Rasch bildete sich Widerstand gegen den amtlich verordneten Quasistillstand. Eine rasche Rückkehr zum Normalzustand sei anzustreben, denn die wirtschaftlichen Schäden würden den gesundheitlichen Nutzen überwiegen. Da es keine Preise für Menschenleben gibt, steht diese Argumentation zwar auf dünnem Eis. Sie lässt sich aber auch nicht widerlegen. Ungesund und nachhaltig vertragen sich aber schlecht, für diesen Befund braucht es keine Messlatte. Corona hat uns so erneut vor Augen geführt, wie wichtig es wäre, endlich die rein quantitativen Wachstumsbilanzen um qualitative Aspekte zu ergänzen oder noch besser, die negativen externen – und natürlich auch die positiven – Effekte in die Berechnung des Wohlstandes und seines Wachstums mit einzurechnen, vor allem aber die Preise entsprechend zu stellen. Corona hat uns zudem gelehrt, dass Regierungen unter gewissem Druck erstaunlich schnell, flexibel und massiv eingreifen können. In Punkto Nachhaltigkeit muss es ja nicht ganz so schnell gehen, aber Klimaziele zu definieren, die in zehn, zwanzig oder noch mehr Jahren erreicht werden sollen, sind nicht mehr als ein Missbrauch der Nachhaltigkeit, reine Lippenbekenntnisse. Umso mehr, als sie laufend verschoben werden. Nicht zuletzt lehrt(e) uns Corona, dass weniger nicht zwingend schlechter sein muss, aber eben ungewohnt ist.

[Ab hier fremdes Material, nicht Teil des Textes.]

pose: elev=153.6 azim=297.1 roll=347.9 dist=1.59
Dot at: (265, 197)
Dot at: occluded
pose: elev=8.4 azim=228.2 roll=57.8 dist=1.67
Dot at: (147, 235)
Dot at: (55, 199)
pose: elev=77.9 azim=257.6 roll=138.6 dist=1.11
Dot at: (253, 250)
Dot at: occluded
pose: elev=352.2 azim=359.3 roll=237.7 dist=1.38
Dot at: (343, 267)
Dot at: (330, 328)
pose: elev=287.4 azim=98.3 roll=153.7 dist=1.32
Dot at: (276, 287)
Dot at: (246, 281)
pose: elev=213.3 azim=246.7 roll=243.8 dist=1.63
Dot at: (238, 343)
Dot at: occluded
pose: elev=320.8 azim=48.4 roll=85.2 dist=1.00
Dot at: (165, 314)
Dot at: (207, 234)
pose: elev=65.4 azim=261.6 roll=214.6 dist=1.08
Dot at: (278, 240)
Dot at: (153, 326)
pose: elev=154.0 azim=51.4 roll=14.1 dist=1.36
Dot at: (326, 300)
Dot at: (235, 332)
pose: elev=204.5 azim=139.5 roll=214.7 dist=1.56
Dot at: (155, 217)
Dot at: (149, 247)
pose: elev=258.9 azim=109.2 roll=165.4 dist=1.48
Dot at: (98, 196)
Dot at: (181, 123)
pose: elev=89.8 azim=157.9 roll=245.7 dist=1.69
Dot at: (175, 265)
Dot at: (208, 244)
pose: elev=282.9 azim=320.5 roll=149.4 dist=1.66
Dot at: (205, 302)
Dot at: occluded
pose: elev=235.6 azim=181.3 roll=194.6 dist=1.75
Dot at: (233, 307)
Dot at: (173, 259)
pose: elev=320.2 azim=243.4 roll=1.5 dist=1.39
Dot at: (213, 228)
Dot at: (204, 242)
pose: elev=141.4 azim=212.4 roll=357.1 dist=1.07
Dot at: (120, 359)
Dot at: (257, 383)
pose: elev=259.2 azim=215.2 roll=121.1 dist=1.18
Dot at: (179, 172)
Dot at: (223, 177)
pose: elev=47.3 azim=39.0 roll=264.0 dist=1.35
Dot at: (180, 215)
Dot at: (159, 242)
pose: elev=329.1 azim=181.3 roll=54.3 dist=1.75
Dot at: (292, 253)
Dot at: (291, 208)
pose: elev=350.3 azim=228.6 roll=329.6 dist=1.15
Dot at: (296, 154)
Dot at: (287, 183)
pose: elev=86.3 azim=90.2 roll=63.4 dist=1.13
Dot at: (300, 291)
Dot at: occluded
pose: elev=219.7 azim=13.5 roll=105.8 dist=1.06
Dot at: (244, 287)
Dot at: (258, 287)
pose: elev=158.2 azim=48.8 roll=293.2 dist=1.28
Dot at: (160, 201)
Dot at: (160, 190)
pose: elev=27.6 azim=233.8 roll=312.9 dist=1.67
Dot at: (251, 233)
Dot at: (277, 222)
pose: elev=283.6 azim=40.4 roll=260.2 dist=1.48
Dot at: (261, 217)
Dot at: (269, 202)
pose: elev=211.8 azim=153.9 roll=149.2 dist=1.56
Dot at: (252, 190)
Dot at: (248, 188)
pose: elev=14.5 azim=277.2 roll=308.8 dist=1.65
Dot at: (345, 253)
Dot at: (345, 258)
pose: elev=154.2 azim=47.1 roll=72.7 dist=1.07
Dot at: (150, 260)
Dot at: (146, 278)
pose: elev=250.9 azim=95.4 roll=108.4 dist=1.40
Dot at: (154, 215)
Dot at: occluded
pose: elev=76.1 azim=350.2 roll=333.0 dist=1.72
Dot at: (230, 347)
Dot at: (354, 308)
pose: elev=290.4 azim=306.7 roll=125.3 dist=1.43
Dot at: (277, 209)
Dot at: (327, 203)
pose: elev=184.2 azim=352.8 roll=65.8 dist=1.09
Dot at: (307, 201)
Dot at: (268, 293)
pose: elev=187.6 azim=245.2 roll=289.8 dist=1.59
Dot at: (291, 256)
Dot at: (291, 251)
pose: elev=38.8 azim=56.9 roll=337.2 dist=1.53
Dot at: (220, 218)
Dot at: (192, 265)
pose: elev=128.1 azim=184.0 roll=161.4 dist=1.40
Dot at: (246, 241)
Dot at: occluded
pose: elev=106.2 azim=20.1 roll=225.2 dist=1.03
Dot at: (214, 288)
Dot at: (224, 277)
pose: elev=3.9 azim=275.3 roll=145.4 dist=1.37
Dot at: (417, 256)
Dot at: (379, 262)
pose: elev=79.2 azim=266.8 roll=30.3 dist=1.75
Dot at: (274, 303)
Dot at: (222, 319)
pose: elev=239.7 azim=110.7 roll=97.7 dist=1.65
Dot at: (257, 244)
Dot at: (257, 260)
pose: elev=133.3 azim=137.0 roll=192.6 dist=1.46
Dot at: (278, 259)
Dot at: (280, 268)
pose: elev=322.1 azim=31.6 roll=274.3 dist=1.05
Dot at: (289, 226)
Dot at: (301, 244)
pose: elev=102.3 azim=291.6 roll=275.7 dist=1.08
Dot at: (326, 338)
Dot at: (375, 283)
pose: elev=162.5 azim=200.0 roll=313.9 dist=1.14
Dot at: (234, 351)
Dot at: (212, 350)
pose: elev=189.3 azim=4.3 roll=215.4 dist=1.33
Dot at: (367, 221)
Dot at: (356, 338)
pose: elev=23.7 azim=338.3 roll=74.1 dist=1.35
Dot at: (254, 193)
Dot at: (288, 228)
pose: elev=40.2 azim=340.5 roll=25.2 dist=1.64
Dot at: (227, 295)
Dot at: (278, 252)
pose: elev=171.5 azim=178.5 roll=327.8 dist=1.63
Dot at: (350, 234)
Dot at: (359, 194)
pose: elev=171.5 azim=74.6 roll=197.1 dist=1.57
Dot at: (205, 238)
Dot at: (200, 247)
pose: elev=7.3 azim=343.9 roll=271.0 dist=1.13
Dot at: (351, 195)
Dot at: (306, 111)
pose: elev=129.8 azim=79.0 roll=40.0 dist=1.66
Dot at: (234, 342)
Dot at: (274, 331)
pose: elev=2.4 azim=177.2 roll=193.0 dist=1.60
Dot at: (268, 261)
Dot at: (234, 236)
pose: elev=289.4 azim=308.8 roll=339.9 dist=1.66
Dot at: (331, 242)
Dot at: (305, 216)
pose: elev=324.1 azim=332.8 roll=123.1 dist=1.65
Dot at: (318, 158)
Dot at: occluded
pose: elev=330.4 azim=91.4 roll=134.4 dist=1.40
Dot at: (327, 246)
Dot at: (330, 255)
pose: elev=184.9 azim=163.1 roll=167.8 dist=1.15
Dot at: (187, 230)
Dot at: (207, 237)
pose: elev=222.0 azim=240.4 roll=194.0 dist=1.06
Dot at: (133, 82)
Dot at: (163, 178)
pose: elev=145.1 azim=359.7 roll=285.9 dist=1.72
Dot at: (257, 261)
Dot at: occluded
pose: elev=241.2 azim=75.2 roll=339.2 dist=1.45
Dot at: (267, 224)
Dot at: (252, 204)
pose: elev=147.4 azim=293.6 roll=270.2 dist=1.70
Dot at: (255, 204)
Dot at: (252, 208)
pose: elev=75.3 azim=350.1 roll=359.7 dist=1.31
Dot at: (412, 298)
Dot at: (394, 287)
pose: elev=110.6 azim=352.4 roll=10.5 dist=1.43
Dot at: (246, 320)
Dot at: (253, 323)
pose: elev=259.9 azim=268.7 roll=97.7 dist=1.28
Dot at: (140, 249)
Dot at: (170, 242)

Und wie heisst es doch so schön? Der Mensch ist ein Gewohnheitstier. Seine Gewohnheiten, auch das eine Lehre von Corona, ändert er nicht freiwillig. Am vergangenen Wochenende sah man im ÖV hierzulande nur wenige Maskenträger. Die meisten folgten der Empfehlung des Bundesrates nicht. Seit die Masken Pflicht sind und Sanktionen bei Nichtbefolgung drohen, sieht man keine Menschen ohne Maske mehr im Zug, Bus oder Tram. Das erinnert an die Einführung der Kehrichtsackgebühr. Der anfängliche Widerstand war rasch gebrochen und heute schert sich kaum jemand mehr darum. Manchmal braucht es halt doch Verbote, so unpopulär sie geworden sein mögen.